Tomei o pulso de nosso Charlie. Muito fraco, muito espaçado.

— Caros amigos — disse eu. — Este coração vai parar em dois minutos. Talvez devido à última dose
de drágeas. Foi uma coisa brutal. De minha parte, vou-me embora. A empregada não vem até
segunda-feira. Se ficarmos, voltaremos a nos reunir na delegacia para ficar respondendo a
perguntas estúpidas sabe-se lá até quando.

— Mas vamos deixá-lo assim?

— Já está deixado — disse. — Adeus. Façam o que quiserem. Só peço que esqueçam que eu também
estive aqui.

Desci no mesmo elevador que fora usado por María del Carmen. O edifício onde Charlie vivera
ficava no bairro Sur, que começava a reviver, conservando, por sorte, grandes casarões com pátios
andaluzes. O café era confortável, sem luzes fluorescentes, e de minha mesa eu podia espiar e
contá-los tranquilamente enquanto iam saindo ou fugindo. Brausen foi o último a sair e tive a
impressão de que gesticulava chamando um táxi.

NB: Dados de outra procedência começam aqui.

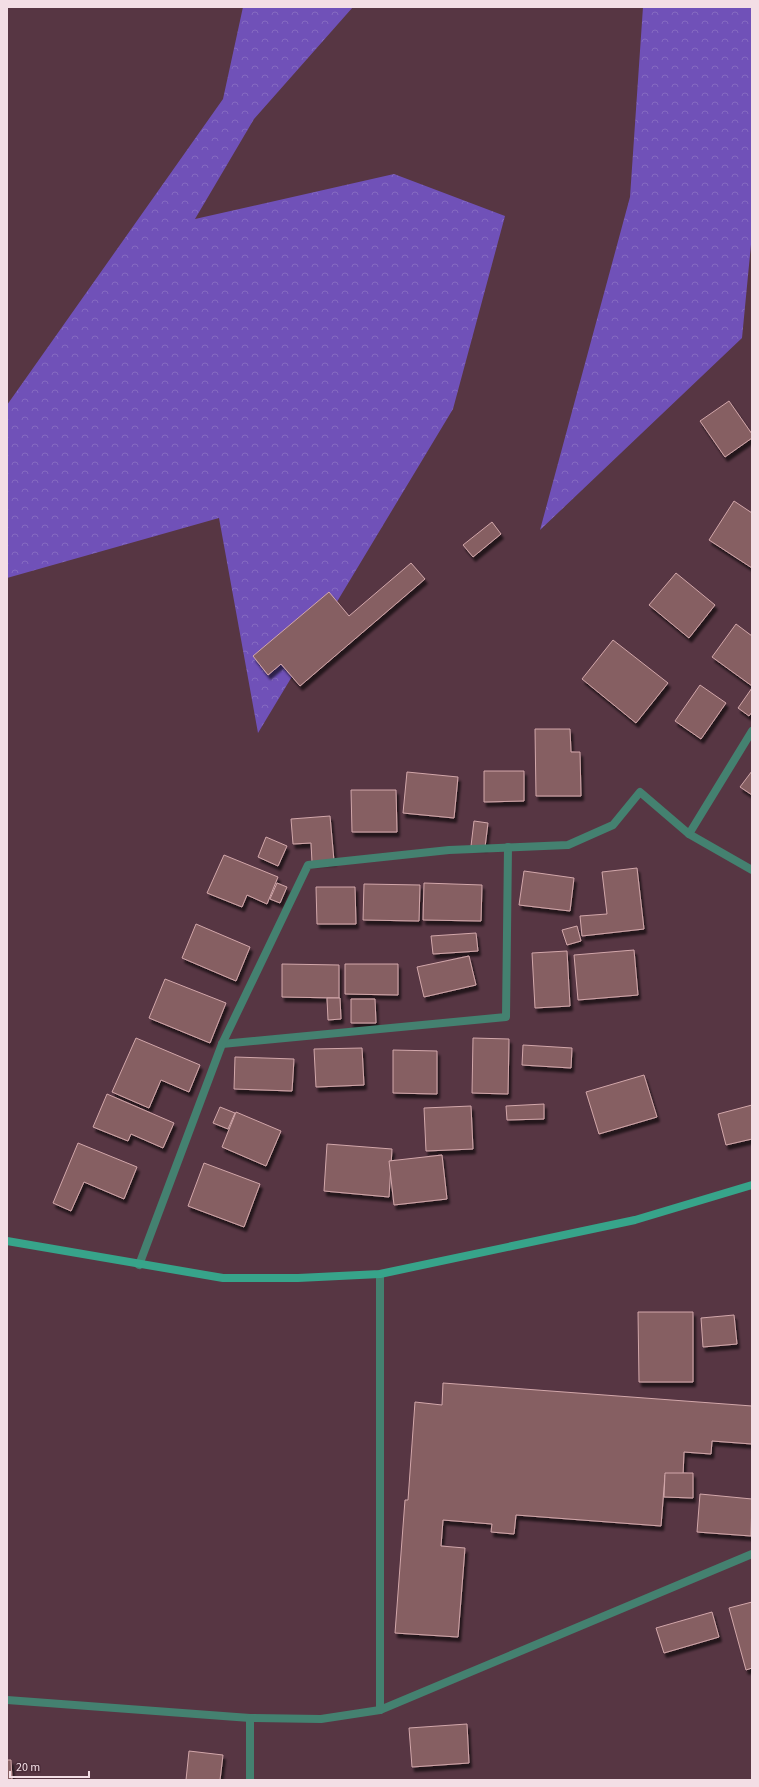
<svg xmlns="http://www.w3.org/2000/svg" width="759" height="1787" font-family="'Source Sans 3',sans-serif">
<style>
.forest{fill:url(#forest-crowns)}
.building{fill:#865f62;stroke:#d2a7aa;filter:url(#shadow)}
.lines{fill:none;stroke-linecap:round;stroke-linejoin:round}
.street{stroke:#448170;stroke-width:8}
.secondary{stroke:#37a48a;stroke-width:8}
</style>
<defs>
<pattern id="forest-crowns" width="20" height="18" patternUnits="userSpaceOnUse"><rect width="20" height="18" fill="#7051b8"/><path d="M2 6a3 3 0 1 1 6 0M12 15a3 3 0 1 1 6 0" fill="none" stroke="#856ac1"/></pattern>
<filter id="shadow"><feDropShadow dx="2.5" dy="4.5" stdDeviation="1" flood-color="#0009"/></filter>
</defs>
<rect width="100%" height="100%" fill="#573643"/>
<g class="forest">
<polygon points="243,7 353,7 254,119 195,219 394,174 505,216 453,409 258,733 219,518 7,578 7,405 223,99"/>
<polygon points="643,7 752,7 752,234 742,338 540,530 630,197"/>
</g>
<g class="building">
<polygon points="729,401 752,434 752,438 725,457 700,421"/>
<polygon points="734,501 752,513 752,568 709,540"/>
<polygon points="492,522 501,534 473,557 463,545"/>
<polygon points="411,563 425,579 300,686 281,664 268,675 253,656 329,592 349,616"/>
<polygon points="676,573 715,605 689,638 649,605"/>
<polygon points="736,624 752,636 752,686 712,657"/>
<polygon points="613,640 668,683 636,723 582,679"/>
<polygon points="700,685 726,703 701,739 675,721"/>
<polygon points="752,688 752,712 749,716 738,708"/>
<polygon points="535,729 570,729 571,752 580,752 581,796 536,796"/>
<polygon points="484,771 524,771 524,801 484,802"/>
<polygon points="752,771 752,795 740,787"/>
<polygon points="407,772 458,777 454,818 403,813"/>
<polygon points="351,790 396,790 397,832 352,832"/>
<polygon points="330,816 334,861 312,862 311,843 293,844 291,819"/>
<polygon points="474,821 488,823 485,847 471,846"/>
<polygon points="266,837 287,846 278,866 258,857"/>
<polygon points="224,855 278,877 267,904 247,895 242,907 207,893"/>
<polygon points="637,868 644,929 582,936 580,916 607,914 602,872"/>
<polygon points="524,871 574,878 570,911 519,905"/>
<polygon points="277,883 287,887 280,903 270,899"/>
<polygon points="424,883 482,885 481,921 423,920"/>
<polygon points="364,884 420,885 419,921 363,920"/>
<polygon points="316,887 355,887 356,924 317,924"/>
<polygon points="196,924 250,947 236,981 182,958"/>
<polygon points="577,926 581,941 567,945 562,930"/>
<polygon points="476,933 478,951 433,954 431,936"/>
<polygon points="634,950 638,995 578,1000 574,955"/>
<polygon points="567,951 570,1006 535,1008 532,953"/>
<polygon points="469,956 476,985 424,997 417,967"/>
<polygon points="282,964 339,965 339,998 282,997"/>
<polygon points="345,964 398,964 398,995 345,994"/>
<polygon points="165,979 226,1003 210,1043 149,1018"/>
<polygon points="327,998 340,998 341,1019 328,1020"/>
<polygon points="351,999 375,999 376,1023 351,1023"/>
<polygon points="136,1038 200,1065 189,1092 161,1080 149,1108 112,1092"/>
<polygon points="473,1038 509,1039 508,1094 472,1093"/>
<polygon points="523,1045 572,1048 571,1068 522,1065"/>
<polygon points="362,1048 364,1085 316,1087 314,1049"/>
<polygon points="393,1050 437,1051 437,1094 393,1093"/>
<polygon points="235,1057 294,1059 292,1091 234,1089"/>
<polygon points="644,1075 657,1117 599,1134 586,1092"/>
<polygon points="107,1094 174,1123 163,1148 131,1134 128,1141 93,1127"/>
<polygon points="544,1104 544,1119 507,1120 506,1106"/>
<polygon points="752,1105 752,1139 726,1145 718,1114"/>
<polygon points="471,1106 473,1149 426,1151 424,1108"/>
<polygon points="220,1107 235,1113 228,1129 213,1123"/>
<polygon points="236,1112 281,1131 266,1166 222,1147"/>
<polygon points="78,1143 137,1167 124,1199 84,1182 71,1211 53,1203"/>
<polygon points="327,1144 392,1149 389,1197 324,1191"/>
<polygon points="442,1155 447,1199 394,1205 389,1161"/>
<polygon points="204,1163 260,1184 244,1227 188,1206"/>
<polygon points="638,1312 693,1312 693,1382 639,1382"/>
<polygon points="734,1315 737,1344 703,1347 701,1318"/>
<polygon points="443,1383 752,1406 752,1444 712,1441 711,1454 684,1452 683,1476 665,1475 661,1526 516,1515 514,1534 491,1532 492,1524 443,1520 441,1546 465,1548 458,1637 395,1633 405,1500 408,1500 415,1402 442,1405"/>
<polygon points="665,1473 693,1473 693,1498 664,1497"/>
<polygon points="700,1494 752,1499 751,1536 697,1532"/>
<polygon points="752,1602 752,1668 746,1670 729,1608"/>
<polygon points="712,1612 719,1637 664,1653 656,1628"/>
<polygon points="467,1724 469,1763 412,1767 409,1728"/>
<polygon points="189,1751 223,1755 220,1780 186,1780"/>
<polygon points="7,1760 11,1760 12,1780 7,1780"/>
</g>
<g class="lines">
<g class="street">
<polyline points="689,834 752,731"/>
<polyline points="222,1044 506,1017 508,847"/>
<polyline points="139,1265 222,1044 308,865 449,850 568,845 613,825 640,792 689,834 752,870"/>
<polyline points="7,1700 250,1718 321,1719 380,1710 752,1554"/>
<polyline points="380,1710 380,1274"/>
<polyline points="250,1718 250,1780"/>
</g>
<polyline class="secondary" points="7,1241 223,1278 298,1278 380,1274 635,1220 752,1185"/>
</g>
<rect width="759" height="1787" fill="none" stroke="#f3dee5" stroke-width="16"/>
<path d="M10 1771v6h79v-6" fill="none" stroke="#f3dee5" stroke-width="2"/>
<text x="16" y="1771" font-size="12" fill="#f3dee5" stroke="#4b2c39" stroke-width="3" paint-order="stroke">20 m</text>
</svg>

Esperei durante um uísque repugnante, nacional, e dois cigarros fumados sem pressa, cinza
comprida. Acertei com o garçom e saí. Tinha as duas chaves, de modo que subi no tremor da
máquina e entrei no apartamento. Charlie estava esfriando e a boca, sem uma boa mulher que lhe
ajeitasse uma atadura no queixo, continuava aberta e grotesca.

Tampouco houve um bom homem. Natalia me dissera na cama, durante a sesta daquela tarde, que
Charlie lhe deixava o dinheiro dos campos paternos entre as páginas do segundo tomo dos Essais de
Montaigne, na desordem da biblioteca. Era um envelope grande e pesado cheio de notas também
grandes que custei a acomodar no bolso.

Antes de sair não tive mais curiosidade pelo defunto. Mas agachei-me para virar um dos cartões
apoiados na parede. Era um quadro, muito ruim para o meu gosto, onde as cores violentas pareciam
lutar entre si. É provável que Charlie tivesse pensado o mesmo que eu.